No Ceará, essas limitações também são latentes. Epicentro do coronavírus no Nordeste, o Estado tem a região de Fortaleza como a de maior letalidade no país proporcional à sua população. Na iminência de ver um aumento desenfreado da doença segundo classificação do Ministério da Saúde, o Estado começa a ver a epidemia ganhar corpo no interior. Nos últimos dias, o governador Camilo Santana revelou preocupação com a distribuição de leitos de UTI no interior, já que 58 cidades têm casos confirmados. No momento, o Estado (que tem 184 municípios) ainda estuda como ampliar a capacidade de leitos de UTI nos sete municípios que servem de referência e para onde o transporte de pacientes costuma ser terrestre. “A nossa expectativa é que possamos dobrar o número de leitos de UTI nos hospitais públicos do Estado e também naqueles que fazemos parcerias, filantrópicos ou municipais durante esse enfrentamento”, afirmou o governador em uma transmissão ao vivo nas suas redes sociais.

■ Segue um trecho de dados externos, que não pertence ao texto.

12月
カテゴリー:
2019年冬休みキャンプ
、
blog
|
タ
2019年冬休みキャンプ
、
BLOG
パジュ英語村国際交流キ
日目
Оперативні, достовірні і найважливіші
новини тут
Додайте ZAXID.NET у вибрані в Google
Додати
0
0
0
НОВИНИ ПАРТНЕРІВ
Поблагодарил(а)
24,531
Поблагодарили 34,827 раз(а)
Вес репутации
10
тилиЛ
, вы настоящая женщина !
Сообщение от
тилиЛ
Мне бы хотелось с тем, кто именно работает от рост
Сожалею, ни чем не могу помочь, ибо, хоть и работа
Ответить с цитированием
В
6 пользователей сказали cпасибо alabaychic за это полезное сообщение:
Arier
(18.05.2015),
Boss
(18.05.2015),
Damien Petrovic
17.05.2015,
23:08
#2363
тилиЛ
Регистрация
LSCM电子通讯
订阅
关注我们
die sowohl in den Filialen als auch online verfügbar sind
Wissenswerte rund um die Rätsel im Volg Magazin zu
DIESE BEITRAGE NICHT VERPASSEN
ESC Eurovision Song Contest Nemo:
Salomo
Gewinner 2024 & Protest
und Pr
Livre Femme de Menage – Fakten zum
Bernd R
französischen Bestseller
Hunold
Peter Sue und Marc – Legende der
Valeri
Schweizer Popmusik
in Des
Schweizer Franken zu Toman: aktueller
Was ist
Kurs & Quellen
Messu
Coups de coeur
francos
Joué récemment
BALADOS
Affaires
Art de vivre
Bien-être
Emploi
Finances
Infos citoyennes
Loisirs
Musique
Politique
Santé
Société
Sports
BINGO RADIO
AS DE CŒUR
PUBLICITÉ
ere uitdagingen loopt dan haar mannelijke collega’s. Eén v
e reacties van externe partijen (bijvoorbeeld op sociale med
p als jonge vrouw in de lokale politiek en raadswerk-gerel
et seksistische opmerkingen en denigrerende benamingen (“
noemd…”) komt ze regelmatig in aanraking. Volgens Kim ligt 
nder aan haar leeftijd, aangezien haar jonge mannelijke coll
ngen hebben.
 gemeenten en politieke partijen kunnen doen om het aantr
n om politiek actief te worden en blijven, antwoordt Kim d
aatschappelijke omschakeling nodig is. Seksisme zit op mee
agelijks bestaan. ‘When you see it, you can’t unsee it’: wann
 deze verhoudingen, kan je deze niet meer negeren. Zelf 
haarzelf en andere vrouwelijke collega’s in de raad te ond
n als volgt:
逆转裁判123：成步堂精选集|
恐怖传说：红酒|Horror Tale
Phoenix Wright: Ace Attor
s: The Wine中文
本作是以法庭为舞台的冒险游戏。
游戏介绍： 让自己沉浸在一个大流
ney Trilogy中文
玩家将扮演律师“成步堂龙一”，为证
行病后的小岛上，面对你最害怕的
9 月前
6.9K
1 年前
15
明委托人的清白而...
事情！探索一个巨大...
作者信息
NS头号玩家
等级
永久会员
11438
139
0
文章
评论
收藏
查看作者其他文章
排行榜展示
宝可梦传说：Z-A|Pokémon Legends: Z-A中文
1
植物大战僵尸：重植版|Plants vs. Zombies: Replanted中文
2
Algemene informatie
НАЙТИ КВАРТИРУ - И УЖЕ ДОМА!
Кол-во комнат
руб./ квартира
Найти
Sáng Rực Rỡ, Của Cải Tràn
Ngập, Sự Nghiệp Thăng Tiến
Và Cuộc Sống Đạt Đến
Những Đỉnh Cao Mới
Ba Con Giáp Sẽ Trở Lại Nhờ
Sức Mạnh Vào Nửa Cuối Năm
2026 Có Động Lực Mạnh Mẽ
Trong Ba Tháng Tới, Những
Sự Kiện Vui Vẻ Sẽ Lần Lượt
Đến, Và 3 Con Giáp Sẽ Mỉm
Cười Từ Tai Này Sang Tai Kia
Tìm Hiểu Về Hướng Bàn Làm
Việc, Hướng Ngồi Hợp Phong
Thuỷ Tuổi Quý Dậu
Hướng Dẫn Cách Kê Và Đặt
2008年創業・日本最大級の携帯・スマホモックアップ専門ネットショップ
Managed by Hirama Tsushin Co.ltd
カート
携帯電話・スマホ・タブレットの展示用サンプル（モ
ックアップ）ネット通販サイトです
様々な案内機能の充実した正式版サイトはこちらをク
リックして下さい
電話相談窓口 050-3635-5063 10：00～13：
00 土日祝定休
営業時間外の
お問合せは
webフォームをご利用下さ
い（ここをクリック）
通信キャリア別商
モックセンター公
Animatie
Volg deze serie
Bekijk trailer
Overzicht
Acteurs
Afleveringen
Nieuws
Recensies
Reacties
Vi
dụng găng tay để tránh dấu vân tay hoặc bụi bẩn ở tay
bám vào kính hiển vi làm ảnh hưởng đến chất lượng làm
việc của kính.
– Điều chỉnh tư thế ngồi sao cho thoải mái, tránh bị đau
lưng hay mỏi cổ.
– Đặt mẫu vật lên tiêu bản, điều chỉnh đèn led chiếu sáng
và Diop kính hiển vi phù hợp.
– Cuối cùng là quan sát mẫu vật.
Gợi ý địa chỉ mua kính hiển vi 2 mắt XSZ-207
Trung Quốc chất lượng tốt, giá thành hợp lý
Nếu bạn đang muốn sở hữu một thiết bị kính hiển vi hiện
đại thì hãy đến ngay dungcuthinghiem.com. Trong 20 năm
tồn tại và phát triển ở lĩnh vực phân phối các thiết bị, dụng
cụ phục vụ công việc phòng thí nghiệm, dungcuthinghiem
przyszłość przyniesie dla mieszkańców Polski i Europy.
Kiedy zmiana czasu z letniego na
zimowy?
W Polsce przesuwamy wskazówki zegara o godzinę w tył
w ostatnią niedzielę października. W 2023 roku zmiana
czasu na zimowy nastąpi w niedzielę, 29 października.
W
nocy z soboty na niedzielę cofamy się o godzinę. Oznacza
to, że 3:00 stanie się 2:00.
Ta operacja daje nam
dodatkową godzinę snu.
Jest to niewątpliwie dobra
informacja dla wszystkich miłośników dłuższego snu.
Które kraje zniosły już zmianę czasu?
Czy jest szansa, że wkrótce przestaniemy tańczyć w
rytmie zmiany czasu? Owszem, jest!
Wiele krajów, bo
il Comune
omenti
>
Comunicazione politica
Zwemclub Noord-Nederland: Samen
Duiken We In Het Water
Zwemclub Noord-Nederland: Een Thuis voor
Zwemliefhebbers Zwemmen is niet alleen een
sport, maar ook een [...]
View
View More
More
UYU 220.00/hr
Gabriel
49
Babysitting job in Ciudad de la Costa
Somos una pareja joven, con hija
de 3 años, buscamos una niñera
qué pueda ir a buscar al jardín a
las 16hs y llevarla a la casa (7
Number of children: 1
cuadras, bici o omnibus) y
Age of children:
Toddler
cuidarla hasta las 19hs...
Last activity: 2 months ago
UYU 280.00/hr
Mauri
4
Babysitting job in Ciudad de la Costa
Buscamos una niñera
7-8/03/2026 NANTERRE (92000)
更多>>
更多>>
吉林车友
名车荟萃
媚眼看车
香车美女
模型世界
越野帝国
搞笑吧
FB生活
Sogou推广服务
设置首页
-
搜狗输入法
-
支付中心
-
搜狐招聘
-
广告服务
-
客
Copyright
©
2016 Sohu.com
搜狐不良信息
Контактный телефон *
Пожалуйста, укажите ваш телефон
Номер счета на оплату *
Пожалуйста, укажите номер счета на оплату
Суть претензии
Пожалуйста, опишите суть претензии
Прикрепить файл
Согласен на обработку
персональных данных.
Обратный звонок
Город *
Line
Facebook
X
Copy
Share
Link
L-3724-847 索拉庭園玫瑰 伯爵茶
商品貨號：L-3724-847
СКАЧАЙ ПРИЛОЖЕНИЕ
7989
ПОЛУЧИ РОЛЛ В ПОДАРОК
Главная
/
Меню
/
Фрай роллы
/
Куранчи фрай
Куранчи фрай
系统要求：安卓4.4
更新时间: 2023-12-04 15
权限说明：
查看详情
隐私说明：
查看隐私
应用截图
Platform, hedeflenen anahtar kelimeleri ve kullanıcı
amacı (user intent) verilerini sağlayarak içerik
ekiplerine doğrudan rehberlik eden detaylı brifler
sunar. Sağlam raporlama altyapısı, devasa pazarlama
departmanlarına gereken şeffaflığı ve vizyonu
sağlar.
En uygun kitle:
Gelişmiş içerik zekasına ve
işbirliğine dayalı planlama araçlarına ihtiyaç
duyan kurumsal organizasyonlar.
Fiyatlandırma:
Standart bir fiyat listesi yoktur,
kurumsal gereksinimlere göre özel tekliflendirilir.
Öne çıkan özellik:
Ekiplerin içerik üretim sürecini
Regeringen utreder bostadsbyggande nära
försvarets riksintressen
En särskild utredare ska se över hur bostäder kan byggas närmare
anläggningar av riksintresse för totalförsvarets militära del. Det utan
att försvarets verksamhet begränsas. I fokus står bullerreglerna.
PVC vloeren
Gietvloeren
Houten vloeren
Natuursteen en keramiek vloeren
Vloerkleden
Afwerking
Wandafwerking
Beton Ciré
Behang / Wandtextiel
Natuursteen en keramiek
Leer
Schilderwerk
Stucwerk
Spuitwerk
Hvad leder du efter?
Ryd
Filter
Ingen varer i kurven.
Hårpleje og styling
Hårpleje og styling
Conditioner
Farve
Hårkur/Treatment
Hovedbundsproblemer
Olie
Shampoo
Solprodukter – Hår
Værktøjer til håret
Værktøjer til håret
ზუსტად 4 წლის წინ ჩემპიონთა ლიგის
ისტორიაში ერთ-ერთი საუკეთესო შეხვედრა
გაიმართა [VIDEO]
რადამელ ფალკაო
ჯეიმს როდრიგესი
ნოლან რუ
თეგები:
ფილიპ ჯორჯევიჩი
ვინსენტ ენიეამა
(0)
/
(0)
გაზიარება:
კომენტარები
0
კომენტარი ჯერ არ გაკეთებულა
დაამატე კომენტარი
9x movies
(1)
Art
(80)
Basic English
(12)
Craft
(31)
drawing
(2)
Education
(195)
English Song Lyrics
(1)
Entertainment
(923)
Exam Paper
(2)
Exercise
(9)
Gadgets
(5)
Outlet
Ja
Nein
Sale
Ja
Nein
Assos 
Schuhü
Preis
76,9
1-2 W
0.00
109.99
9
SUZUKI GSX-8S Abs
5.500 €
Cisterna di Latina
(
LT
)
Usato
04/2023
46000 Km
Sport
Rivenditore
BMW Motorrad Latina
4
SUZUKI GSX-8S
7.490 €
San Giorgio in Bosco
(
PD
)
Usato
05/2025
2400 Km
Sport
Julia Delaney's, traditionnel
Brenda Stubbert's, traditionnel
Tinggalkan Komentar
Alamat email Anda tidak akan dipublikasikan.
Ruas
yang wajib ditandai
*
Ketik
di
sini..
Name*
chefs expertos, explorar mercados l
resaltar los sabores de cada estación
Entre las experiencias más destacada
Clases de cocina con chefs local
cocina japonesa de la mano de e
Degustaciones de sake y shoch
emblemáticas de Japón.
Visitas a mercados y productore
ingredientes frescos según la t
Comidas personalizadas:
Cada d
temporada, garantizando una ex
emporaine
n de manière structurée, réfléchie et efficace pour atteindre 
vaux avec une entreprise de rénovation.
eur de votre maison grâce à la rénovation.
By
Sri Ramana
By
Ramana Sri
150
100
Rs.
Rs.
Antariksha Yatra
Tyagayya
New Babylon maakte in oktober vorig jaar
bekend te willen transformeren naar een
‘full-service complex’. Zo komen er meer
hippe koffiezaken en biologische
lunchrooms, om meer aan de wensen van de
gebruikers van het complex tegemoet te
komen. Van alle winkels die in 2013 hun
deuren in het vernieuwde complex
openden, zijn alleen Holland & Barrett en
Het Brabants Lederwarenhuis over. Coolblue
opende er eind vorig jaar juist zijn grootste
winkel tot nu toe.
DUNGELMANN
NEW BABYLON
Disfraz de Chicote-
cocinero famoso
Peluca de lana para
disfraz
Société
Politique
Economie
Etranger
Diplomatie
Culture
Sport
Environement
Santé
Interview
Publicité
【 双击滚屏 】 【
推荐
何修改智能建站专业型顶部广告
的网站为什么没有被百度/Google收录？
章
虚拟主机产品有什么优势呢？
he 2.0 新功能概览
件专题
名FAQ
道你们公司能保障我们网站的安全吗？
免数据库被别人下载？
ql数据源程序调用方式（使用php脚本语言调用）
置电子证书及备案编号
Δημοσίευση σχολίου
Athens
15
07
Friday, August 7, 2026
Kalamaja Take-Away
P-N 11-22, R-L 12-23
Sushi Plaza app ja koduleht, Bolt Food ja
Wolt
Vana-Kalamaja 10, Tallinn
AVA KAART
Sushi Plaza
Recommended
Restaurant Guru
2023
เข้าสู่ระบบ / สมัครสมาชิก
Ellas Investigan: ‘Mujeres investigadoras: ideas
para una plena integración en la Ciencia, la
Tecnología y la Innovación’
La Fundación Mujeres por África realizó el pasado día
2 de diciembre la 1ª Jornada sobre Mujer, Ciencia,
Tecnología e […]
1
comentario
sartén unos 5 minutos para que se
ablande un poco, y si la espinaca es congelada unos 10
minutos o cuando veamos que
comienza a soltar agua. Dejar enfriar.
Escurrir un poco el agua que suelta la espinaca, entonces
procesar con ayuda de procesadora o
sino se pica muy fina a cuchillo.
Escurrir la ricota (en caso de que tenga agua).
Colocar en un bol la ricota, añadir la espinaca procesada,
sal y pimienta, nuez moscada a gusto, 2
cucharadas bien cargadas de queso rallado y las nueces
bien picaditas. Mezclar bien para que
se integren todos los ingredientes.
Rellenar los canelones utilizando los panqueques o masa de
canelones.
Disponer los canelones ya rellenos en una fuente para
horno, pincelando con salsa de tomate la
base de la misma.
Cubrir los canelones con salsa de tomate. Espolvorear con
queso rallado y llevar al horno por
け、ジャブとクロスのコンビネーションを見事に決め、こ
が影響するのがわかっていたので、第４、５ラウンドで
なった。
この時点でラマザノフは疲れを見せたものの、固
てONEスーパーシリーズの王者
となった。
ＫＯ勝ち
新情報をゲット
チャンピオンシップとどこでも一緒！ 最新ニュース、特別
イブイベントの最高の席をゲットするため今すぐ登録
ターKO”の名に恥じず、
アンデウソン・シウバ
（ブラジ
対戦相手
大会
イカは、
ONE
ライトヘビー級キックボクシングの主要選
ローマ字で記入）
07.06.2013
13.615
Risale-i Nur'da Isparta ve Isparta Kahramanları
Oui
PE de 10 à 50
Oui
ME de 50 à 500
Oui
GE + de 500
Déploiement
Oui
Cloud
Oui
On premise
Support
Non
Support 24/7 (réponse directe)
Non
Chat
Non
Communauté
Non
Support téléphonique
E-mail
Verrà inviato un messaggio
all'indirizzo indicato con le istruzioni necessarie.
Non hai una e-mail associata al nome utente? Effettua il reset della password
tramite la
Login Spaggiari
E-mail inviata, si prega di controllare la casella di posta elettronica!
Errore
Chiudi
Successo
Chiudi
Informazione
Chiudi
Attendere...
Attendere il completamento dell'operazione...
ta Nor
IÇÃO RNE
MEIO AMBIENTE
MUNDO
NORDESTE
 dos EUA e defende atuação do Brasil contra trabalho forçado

Esse é o ponto central que preocupa os gestores dos municípios menores, conforme explica o presidente da Associação dos Prefeitos do Ceará, Nilson Diniz. “O grande gargalo que temos é ter ou não ter leitos de UTI. Se a gente fizer isolamento, isso retarda a chegada do vírus. Mas o que vai diferenciar é leito de UTI. O que mais nos preocupa é saber quantos leitos o Ceará vai contar para receber esses pacientes”, diz.

Nilson Diniz é prefeito de Cedro, uma cidade no interior do Ceará de 24.000 habitantes que nunca teve leito de UTI e que, quando tem pacientes graves que necessitam de cuidados intensivos, os encaminha geralmente para a cidade de Iguatu, a 55 quilômetros de distância. O gestor, que também é médico, explica que cidades como a que governa não têm recursos nem demanda que justifique o alto investimento tanto na montagem quanto na manutenção de uma estrutura de UTI. “Não é só respirador, tem muitos outros equipamentos e pessoal qualificado para funcionar. Além disso, tem que ter estrutura de laboratório bom, tomógrafo, profissionais intensivistas”, afirma.

Ele defende a ampliação dessas estruturas nas cidades polo e diz que, no Ceará, os municípios menores já começam a adaptar seus pequenos hospitais para receber pacientes que precisam de internação de longa duração por outras doenças, com leitos de retaguarda de enfermaria para fazer uma lógica inversa de transferência. Iriam para lá os pacientes crônicos sem Covid-19 para abrir espaços de enfermaria nos hospitais de referência aos pacientes que possam necessitar de entubação rapidamente. No Ceará, afirma Diniz, há cerca de 100 municípios que não tem ambulância com estrutura de UTI em funcionamento para transferir rapidamente os casos graves. Elas dependeriam de bases regionais do Samu, que deveriam se deslocar até o município para pegar o paciente e voltar. Mas tempo, para os pacientes graves da Covid-19, é um fator importante, segundo admite o próprio governador.

“Algumas pessoas estão demorando a procurar um equipamento de saúde. Segundo os especialistas, se eu começo a cuidar desse vírus até os primeiros cinco dias, garanto o melhor resultado na recuperação”, afirmou o governador Camilo Santana também em uma live. E acrescentou: “Se uma pessoa acima de 60 anos, com comorbidades como diabetes ou hipertensão, sentiu os sintomas de gripe deve procurar imediatamente uma unidade de saúde. Isso é fundamental. Pessoas morreram porque chegaram tardiamente ao hospital”.